Hinton began with this message: “I wish I could tell you that the State of Alabama made an honest mistake. I wish I could look at you and say race and class had nothing to do with me spending 30 years in a 5-by-7 space.”

Hinton recounted stories he shared in his book, “The Sun Does Shine,” about the day he was arrested, what the police said and didn’t say at the time. Hinton described that when he was arrested, one of the officers said, “I don’t care if you did do it or you didn’t do it. I’m going to make sure you are found guilty.” Hinton was at work during the time of the crimes, and the bullets didn’t match the old gun in his mother’s closet.

Also, Hinton talked about being in prison when his mother died. They were close, and she once told him, “No matter what a man has done, he or she deserves compassion” — words he lived by even while incarcerated. Further, he talked about watching a racist be transformed by love, and how his faith and his imagination kept him going. He had counseled guards and inmates alike, and he started a book club in prison. 

Consider this brief outline only sort of CliffsNotes. 

Ultimately, Hinton’s case bounced around the court system before reaching the U.S. Supreme Court. If the Supreme Court had ruled against him, he was told, Alabama would execute him within a year. In the end, “The U.S. Supreme Court did something it had never done,” he said to the Stetson audience, some in tears. “All nine ruled in my favor.” 

The State of Alabama dropped the charges. 

Following his moving speech, Hinton continued the conversation with students, faculty and staff.

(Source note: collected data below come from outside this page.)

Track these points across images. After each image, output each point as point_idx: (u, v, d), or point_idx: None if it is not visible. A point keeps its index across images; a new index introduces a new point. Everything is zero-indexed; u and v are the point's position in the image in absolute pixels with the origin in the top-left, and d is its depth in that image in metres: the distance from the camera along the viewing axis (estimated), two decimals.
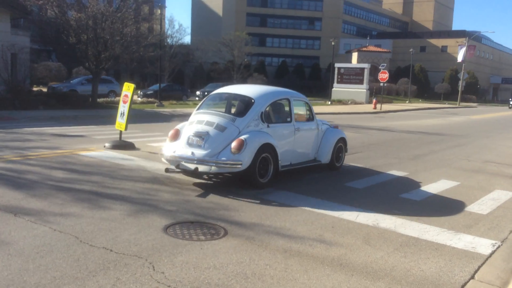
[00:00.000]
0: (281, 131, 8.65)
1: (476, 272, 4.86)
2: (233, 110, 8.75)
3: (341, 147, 10.27)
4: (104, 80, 31.84)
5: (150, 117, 21.85)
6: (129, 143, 11.76)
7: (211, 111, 8.57)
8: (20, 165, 8.87)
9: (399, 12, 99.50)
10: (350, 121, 24.69)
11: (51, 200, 6.59)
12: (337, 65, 49.97)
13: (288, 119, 8.97)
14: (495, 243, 5.80)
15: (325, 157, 9.78)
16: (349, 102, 43.65)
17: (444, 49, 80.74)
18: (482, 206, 7.67)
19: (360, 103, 44.29)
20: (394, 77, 65.53)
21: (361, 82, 47.09)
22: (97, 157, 10.16)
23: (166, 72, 50.05)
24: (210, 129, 7.96)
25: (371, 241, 5.64)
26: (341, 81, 48.32)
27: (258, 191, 7.70)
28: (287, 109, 9.06)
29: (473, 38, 71.62)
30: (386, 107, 40.57)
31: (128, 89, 11.51)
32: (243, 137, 7.75)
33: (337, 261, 4.94)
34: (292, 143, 8.89)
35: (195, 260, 4.72)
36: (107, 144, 11.56)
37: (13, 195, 6.75)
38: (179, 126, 8.70)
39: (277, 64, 76.97)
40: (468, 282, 4.61)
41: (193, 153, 7.82)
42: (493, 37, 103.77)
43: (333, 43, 52.28)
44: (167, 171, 7.98)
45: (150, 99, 32.51)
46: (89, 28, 23.84)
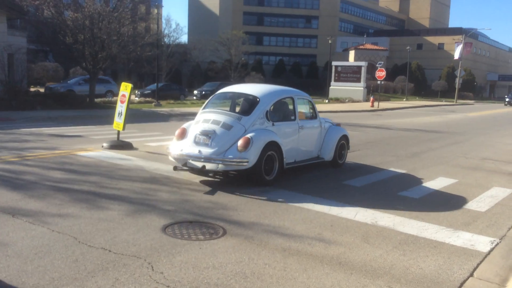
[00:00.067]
0: (285, 129, 8.78)
1: (475, 269, 4.87)
2: (238, 109, 8.86)
3: (343, 144, 10.41)
4: (101, 80, 31.75)
5: (147, 117, 21.82)
6: (127, 143, 11.74)
7: (217, 110, 8.68)
8: (18, 166, 8.85)
9: (396, 9, 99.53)
10: (348, 119, 24.70)
11: (49, 200, 6.58)
12: (334, 63, 50.01)
13: (292, 117, 9.09)
14: (494, 240, 5.81)
15: (328, 155, 9.92)
16: (347, 100, 43.67)
17: (440, 46, 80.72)
18: (480, 203, 7.69)
19: (358, 101, 44.32)
20: (391, 75, 65.54)
21: (358, 80, 47.11)
22: (95, 157, 10.15)
23: (163, 72, 49.96)
24: (217, 128, 8.08)
25: (370, 239, 5.64)
26: (338, 79, 48.34)
27: (256, 190, 7.70)
28: (291, 107, 9.18)
29: (470, 35, 71.68)
30: (384, 105, 40.62)
31: (125, 89, 11.50)
32: (249, 135, 7.87)
33: (336, 259, 4.94)
34: (296, 141, 9.04)
35: (194, 260, 4.72)
36: (105, 144, 11.54)
37: (11, 196, 6.73)
38: (186, 125, 8.81)
39: (274, 62, 76.86)
40: (467, 280, 4.61)
41: (200, 151, 7.93)
42: (489, 34, 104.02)
43: (330, 41, 52.20)
44: (175, 169, 8.11)
45: (147, 98, 32.48)
46: (86, 28, 23.79)
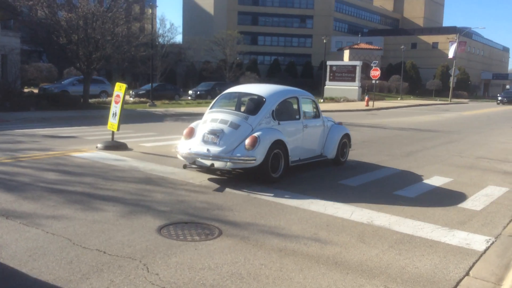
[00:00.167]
0: (290, 128, 9.03)
1: (471, 268, 4.87)
2: (244, 109, 9.10)
3: (345, 142, 10.72)
4: (95, 80, 31.66)
5: (142, 117, 21.75)
6: (122, 143, 11.69)
7: (224, 109, 8.97)
8: (12, 167, 8.79)
9: (390, 9, 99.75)
10: (343, 118, 24.65)
11: (43, 202, 6.54)
12: (329, 62, 50.06)
13: (297, 117, 9.34)
14: (489, 239, 5.81)
15: (331, 153, 10.19)
16: (342, 100, 43.71)
17: (435, 45, 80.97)
18: (476, 202, 7.70)
19: (353, 101, 44.37)
20: (385, 74, 65.72)
21: (353, 79, 47.16)
22: (89, 158, 10.09)
23: (158, 72, 49.90)
24: (225, 127, 8.32)
25: (365, 239, 5.64)
26: (333, 78, 48.37)
27: (252, 190, 7.69)
28: (295, 107, 9.45)
29: (464, 34, 71.96)
30: (378, 104, 40.69)
31: (120, 89, 11.45)
32: (256, 134, 8.10)
33: (332, 259, 4.93)
34: (300, 139, 9.29)
35: (189, 260, 4.70)
36: (99, 145, 11.48)
37: (5, 197, 6.68)
38: (193, 124, 9.06)
39: (269, 62, 76.85)
40: (463, 278, 4.61)
41: (208, 150, 8.15)
42: (483, 33, 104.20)
43: (324, 41, 52.42)
44: (185, 167, 8.43)
45: (142, 99, 32.38)
46: (79, 28, 23.68)
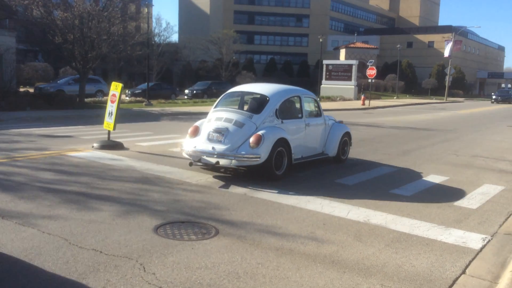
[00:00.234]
0: (293, 126, 9.21)
1: (467, 267, 4.88)
2: (247, 108, 9.24)
3: (346, 141, 10.92)
4: (91, 79, 31.53)
5: (138, 117, 21.70)
6: (118, 143, 11.66)
7: (228, 108, 9.19)
8: (7, 167, 8.75)
9: (386, 8, 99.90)
10: (339, 117, 24.54)
11: (39, 202, 6.51)
12: (325, 62, 50.07)
13: (299, 115, 9.53)
14: (485, 237, 5.83)
15: (332, 151, 10.36)
16: (338, 99, 43.73)
17: (430, 44, 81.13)
18: (472, 200, 7.73)
19: (349, 100, 44.39)
20: (381, 73, 65.76)
21: (349, 78, 47.18)
22: (85, 158, 10.07)
23: (154, 71, 49.81)
24: (229, 125, 8.50)
25: (362, 237, 5.64)
26: (329, 77, 48.40)
27: (249, 190, 7.69)
28: (298, 106, 9.64)
29: (459, 33, 72.12)
30: (375, 103, 40.75)
31: (116, 88, 11.42)
32: (260, 133, 8.28)
33: (329, 258, 4.93)
34: (303, 137, 9.46)
35: (186, 260, 4.69)
36: (95, 144, 11.45)
37: (0, 197, 6.65)
38: (198, 123, 9.23)
39: (265, 61, 76.90)
40: (459, 277, 4.62)
41: (213, 148, 8.33)
42: (479, 32, 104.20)
43: (321, 40, 52.42)
44: (191, 165, 8.47)
45: (138, 98, 32.27)
46: (75, 28, 23.59)
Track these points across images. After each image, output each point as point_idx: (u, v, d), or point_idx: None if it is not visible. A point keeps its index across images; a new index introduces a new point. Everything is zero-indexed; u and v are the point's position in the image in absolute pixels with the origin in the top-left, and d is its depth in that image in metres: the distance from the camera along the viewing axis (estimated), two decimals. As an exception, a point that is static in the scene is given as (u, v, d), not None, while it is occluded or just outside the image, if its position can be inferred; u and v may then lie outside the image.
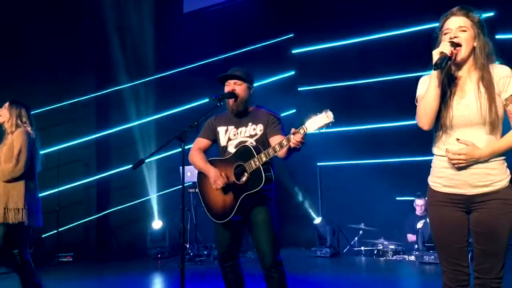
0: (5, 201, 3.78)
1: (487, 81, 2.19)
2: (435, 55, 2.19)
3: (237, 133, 3.27)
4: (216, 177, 3.14)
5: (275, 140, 3.07)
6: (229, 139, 3.29)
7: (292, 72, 8.64)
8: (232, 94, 3.24)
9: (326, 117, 2.71)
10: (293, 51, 8.65)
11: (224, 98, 3.23)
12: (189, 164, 3.41)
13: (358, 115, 7.73)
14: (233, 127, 3.30)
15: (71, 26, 8.04)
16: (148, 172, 8.08)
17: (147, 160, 3.14)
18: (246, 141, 3.21)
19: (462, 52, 2.22)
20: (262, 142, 3.19)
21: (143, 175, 8.04)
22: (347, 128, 7.75)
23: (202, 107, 7.33)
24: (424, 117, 2.27)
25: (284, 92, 8.26)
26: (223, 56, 8.51)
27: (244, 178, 3.07)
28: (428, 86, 2.26)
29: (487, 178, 2.19)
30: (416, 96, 2.40)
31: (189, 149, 3.36)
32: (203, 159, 3.33)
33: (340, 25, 8.05)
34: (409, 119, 7.44)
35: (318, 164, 8.24)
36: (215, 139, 3.40)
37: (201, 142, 3.42)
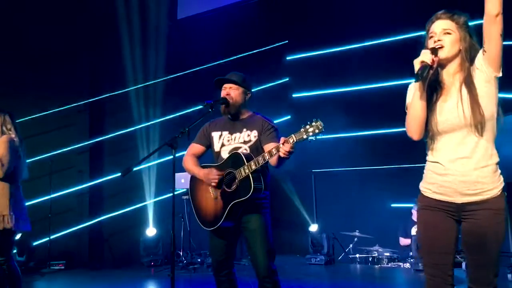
0: None
1: (469, 83, 2.14)
2: (416, 64, 2.15)
3: (231, 139, 3.25)
4: (207, 176, 3.13)
5: (269, 147, 3.05)
6: (223, 145, 3.27)
7: (287, 79, 8.64)
8: (225, 100, 3.22)
9: (316, 126, 2.71)
10: (287, 58, 8.65)
11: (217, 104, 3.21)
12: (181, 170, 3.39)
13: (352, 121, 7.72)
14: (227, 132, 3.28)
15: (65, 31, 7.98)
16: (142, 179, 8.02)
17: (138, 167, 3.11)
18: (240, 147, 3.19)
19: (445, 53, 2.17)
20: (256, 149, 3.18)
21: (136, 182, 7.97)
22: (341, 135, 7.75)
23: (197, 114, 7.30)
24: (412, 127, 2.25)
25: (278, 99, 8.25)
26: (217, 63, 8.49)
27: (234, 186, 3.05)
28: (413, 96, 2.23)
29: (476, 187, 2.12)
30: (406, 104, 2.35)
31: (181, 155, 3.34)
32: (195, 164, 3.32)
33: (334, 31, 8.07)
34: (404, 126, 7.47)
35: (313, 170, 8.22)
36: (209, 145, 3.38)
37: (195, 147, 3.40)
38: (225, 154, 3.22)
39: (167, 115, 8.25)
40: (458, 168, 2.14)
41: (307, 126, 2.73)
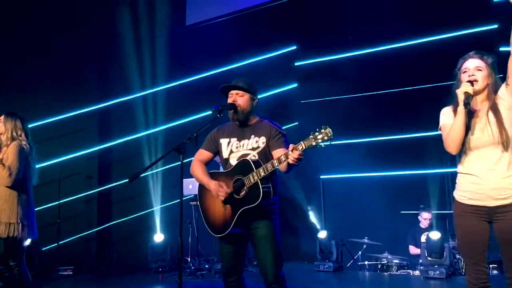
0: None
1: (495, 110, 2.69)
2: (460, 94, 2.66)
3: (240, 146, 3.25)
4: (216, 190, 3.11)
5: (277, 153, 3.07)
6: (231, 152, 3.27)
7: (295, 85, 8.62)
8: (233, 106, 3.21)
9: (325, 133, 2.73)
10: (296, 64, 8.64)
11: (225, 109, 3.21)
12: (189, 176, 3.38)
13: (361, 128, 7.68)
14: (235, 139, 3.28)
15: (74, 37, 8.04)
16: (150, 185, 8.03)
17: (146, 173, 3.12)
18: (248, 154, 3.19)
19: (479, 85, 2.70)
20: (265, 155, 3.17)
21: (144, 187, 7.99)
22: (350, 141, 7.70)
23: (205, 119, 7.31)
24: (452, 145, 2.74)
25: (286, 105, 8.23)
26: (226, 69, 8.50)
27: (243, 193, 3.04)
28: (455, 119, 2.71)
29: (506, 192, 2.62)
30: (440, 125, 2.89)
31: (189, 161, 3.33)
32: (203, 172, 3.30)
33: (343, 37, 8.04)
34: (413, 132, 7.42)
35: (321, 177, 8.17)
36: (217, 152, 3.37)
37: (203, 154, 3.39)
38: (233, 161, 3.22)
39: (175, 120, 8.27)
40: (489, 178, 2.64)
41: (316, 133, 2.74)
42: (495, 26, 6.72)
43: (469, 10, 6.96)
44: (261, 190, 2.95)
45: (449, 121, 2.78)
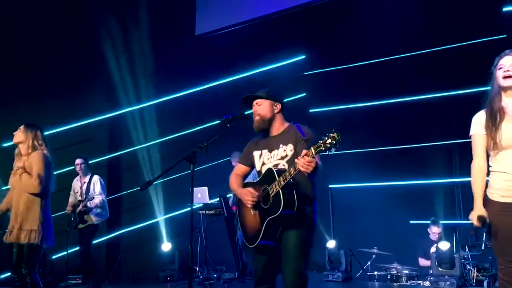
0: (20, 221, 3.85)
1: None
2: (474, 222, 2.78)
3: (271, 157, 3.25)
4: (244, 196, 3.15)
5: None
6: (263, 164, 3.27)
7: (304, 94, 8.63)
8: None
9: (332, 137, 2.69)
10: (305, 73, 8.66)
11: (235, 119, 3.23)
12: (199, 185, 3.41)
13: (370, 136, 7.67)
14: (266, 150, 3.28)
15: (84, 46, 8.13)
16: (158, 194, 8.05)
17: (156, 182, 3.13)
18: (278, 164, 3.17)
19: None
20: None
21: (153, 196, 8.01)
22: (359, 150, 7.68)
23: (216, 128, 7.33)
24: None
25: (295, 114, 8.17)
26: (234, 78, 8.55)
27: (269, 202, 3.02)
28: (474, 195, 2.81)
29: None
30: (470, 134, 2.92)
31: (198, 170, 3.35)
32: (238, 184, 3.35)
33: (351, 46, 8.06)
34: (423, 142, 7.39)
35: (330, 186, 8.15)
36: (252, 164, 3.39)
37: (240, 168, 3.44)
38: None
39: (185, 130, 8.30)
40: None
41: (325, 138, 2.72)
42: (504, 36, 6.70)
43: (478, 20, 6.96)
44: (282, 198, 2.90)
45: (479, 131, 2.83)
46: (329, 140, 2.70)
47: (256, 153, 3.34)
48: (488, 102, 2.85)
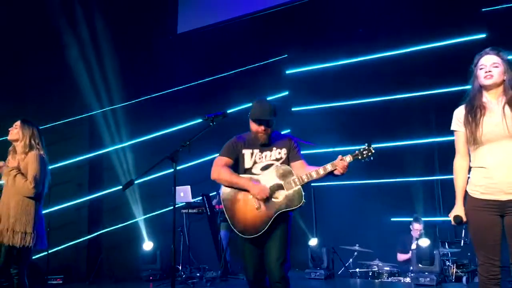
0: (13, 223, 3.75)
1: (511, 104, 2.77)
2: (452, 220, 2.94)
3: (262, 157, 3.47)
4: (262, 191, 3.28)
5: (297, 164, 3.45)
6: (255, 162, 3.45)
7: (286, 93, 8.66)
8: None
9: (369, 150, 3.43)
10: (287, 72, 8.68)
11: (218, 117, 3.28)
12: (182, 184, 3.41)
13: (352, 135, 7.70)
14: (258, 150, 3.48)
15: (62, 46, 8.00)
16: (140, 193, 7.98)
17: (138, 181, 3.11)
18: (272, 164, 3.43)
19: (493, 80, 2.79)
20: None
21: (134, 196, 7.95)
22: (340, 149, 7.71)
23: (196, 127, 7.31)
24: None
25: (278, 113, 8.23)
26: (218, 76, 8.53)
27: (282, 196, 3.29)
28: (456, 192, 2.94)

“Thirty-four years later, no one with the State of Alabama had the decency to say I’m sorry,” Hinton said, noting that he has not seen a penny from the state.

It was a simple ballistics case, Hinton added, and it took more than 30 years for the truth to be heard. 

He continued: “We have a system that treats you better if you are rich and guilty than if you are poor and innocent.” … “Where’s my justice? I lost everything.” … “How does one survive 30 years of pure hell when he knows he didn’t do anything?”

Then Hinton urged the audience to vote, to get “good people” into office. “We have a system I need your help in changing. Change the system before you become a victim like I was. How many men and women need to be exonerated before enough is enough? How many men and women need to be executed in your name before enough is enough?” he asked.

“I am having to learn everything over as if I were a child,” Hinton said. “The world didn’t stop and say, ‘Let’s wait on Anthony Ray Hinton.” 

portrait, smiling
Hinton now works for the Equal Justice Initiative, based in Montgomery, Alabama.
Photo: Cody Love

Today, Hinton works for the Equal Justice Initiative, whose founder and executive director, Bryan Stevenson, helped to find justice for him. EJI, based in Montgomery, Alabama, has a stated mission of ending mass incarceration and excessive punishment in the United States, challenging racial and economic injustice, and protecting basic human rights.

After 30 years of sleeping on a cramped twin mattress, Hinton bought a king-size bed, a California King. Yet, he still sleeps with his knees up at his chest. He still wakes at 2:45 a.m., thinking it’s breakfast time. 

“Four years will not erase what 30 years have done to me,” he concluded.

A movie about Anthony Ray Hinton is being planned. Stetson received gut-wrenching and heartwarming glimpses of the story.